**TASK DESCRIPTION:** Word for word, write out all the entries below, omitting every picture.

**PROVIDED MATERIAL:**
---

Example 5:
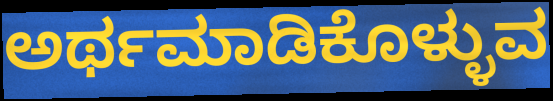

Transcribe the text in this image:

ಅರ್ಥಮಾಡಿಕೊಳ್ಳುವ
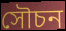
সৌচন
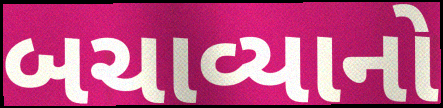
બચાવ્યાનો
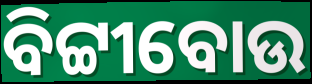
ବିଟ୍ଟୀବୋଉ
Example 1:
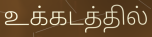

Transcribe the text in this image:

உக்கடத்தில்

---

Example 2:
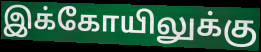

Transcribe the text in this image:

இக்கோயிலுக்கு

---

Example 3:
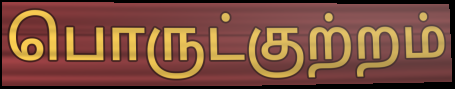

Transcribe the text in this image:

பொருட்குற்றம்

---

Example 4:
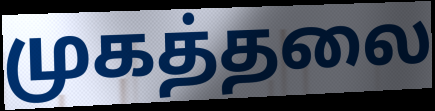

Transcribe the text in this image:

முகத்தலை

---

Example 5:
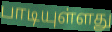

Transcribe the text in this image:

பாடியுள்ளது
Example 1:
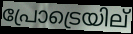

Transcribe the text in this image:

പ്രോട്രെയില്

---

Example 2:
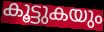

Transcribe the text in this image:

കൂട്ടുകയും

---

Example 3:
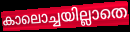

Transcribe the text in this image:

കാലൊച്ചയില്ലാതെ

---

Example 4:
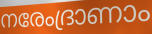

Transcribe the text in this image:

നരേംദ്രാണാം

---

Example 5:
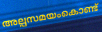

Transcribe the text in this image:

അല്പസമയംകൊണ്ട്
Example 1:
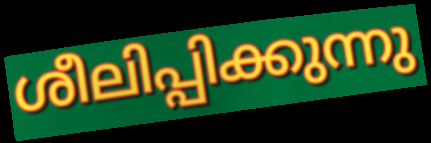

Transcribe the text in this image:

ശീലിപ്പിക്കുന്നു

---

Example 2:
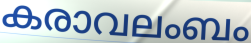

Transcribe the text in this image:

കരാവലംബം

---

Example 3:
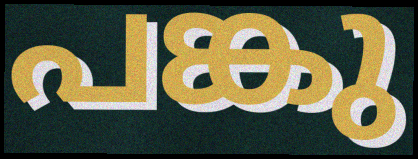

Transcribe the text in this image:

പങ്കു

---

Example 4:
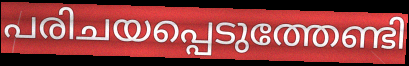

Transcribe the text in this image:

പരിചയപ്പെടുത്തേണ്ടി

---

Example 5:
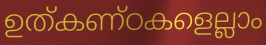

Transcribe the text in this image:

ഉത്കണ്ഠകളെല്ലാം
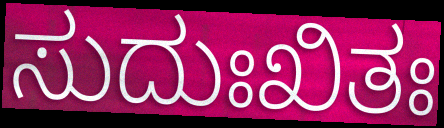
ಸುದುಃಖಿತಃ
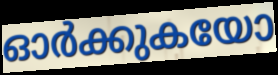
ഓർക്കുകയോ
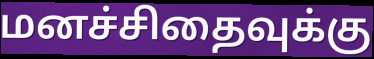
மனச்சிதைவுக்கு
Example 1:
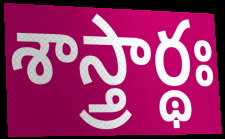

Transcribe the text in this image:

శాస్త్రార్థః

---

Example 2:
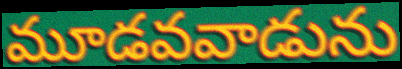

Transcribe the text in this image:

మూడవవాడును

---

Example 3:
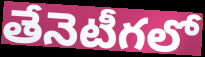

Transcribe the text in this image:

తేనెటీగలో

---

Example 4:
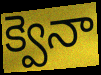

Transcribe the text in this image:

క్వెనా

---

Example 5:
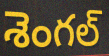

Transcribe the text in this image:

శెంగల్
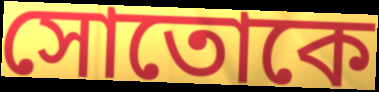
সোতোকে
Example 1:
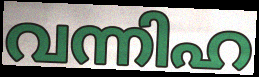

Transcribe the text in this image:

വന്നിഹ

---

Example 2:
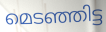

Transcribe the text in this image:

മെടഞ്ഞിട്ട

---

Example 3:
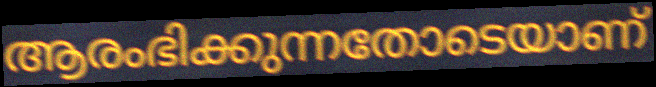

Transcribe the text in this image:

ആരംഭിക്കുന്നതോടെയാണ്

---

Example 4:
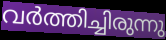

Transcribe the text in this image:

**ANSWER FOR THE TASK:**
---

Example 5:

Transcribe the text in this image:

ಅರ್ಥಮಾಡಿಕೊಳ್ಳುವ
সৌচন
બચાવ્યાનો
ବିଟ୍ଟୀବୋଉ
Example 1:

Transcribe the text in this image:

உக்கடத்தில்

---

Example 2:

Transcribe the text in this image:

இக்கோயிலுக்கு

---

Example 3:

Transcribe the text in this image:

பொருட்குற்றம்

---

Example 4:

Transcribe the text in this image:

முகத்தலை

---

Example 5:

Transcribe the text in this image:

பாடியுள்ளது
Example 1:

Transcribe the text in this image:

പ്രോട്രെയില്

---

Example 2:

Transcribe the text in this image:

കൂട്ടുകയും

---

Example 3:

Transcribe the text in this image:

കാലൊച്ചയില്ലാതെ

---

Example 4:

Transcribe the text in this image:

നരേംദ്രാണാം

---

Example 5:

Transcribe the text in this image:

അല്പസമയംകൊണ്ട്
Example 1:

Transcribe the text in this image:

ശീലിപ്പിക്കുന്നു

---

Example 2:

Transcribe the text in this image:

കരാവലംബം

---

Example 3:

Transcribe the text in this image:

പങ്കു

---

Example 4:

Transcribe the text in this image:

പരിചയപ്പെടുത്തേണ്ടി

---

Example 5:

Transcribe the text in this image:

ഉത്കണ്ഠകളെല്ലാം
ಸುದುಃಖಿತಃ
ഓർക്കുകയോ
மனச்சிதைவுக்கு
Example 1:

Transcribe the text in this image:

శాస్త్రార్థః

---

Example 2:

Transcribe the text in this image:

మూడవవాడును

---

Example 3:

Transcribe the text in this image:

తేనెటీగలో

---

Example 4:

Transcribe the text in this image:

క్వెనా

---

Example 5:

Transcribe the text in this image:

శెంగల్
সোতোকে
Example 1:

Transcribe the text in this image:

വന്നിഹ

---

Example 2:

Transcribe the text in this image:

മെടഞ്ഞിട്ട

---

Example 3:

Transcribe the text in this image:

ആരംഭിക്കുന്നതോടെയാണ്

---

Example 4:

Transcribe the text in this image:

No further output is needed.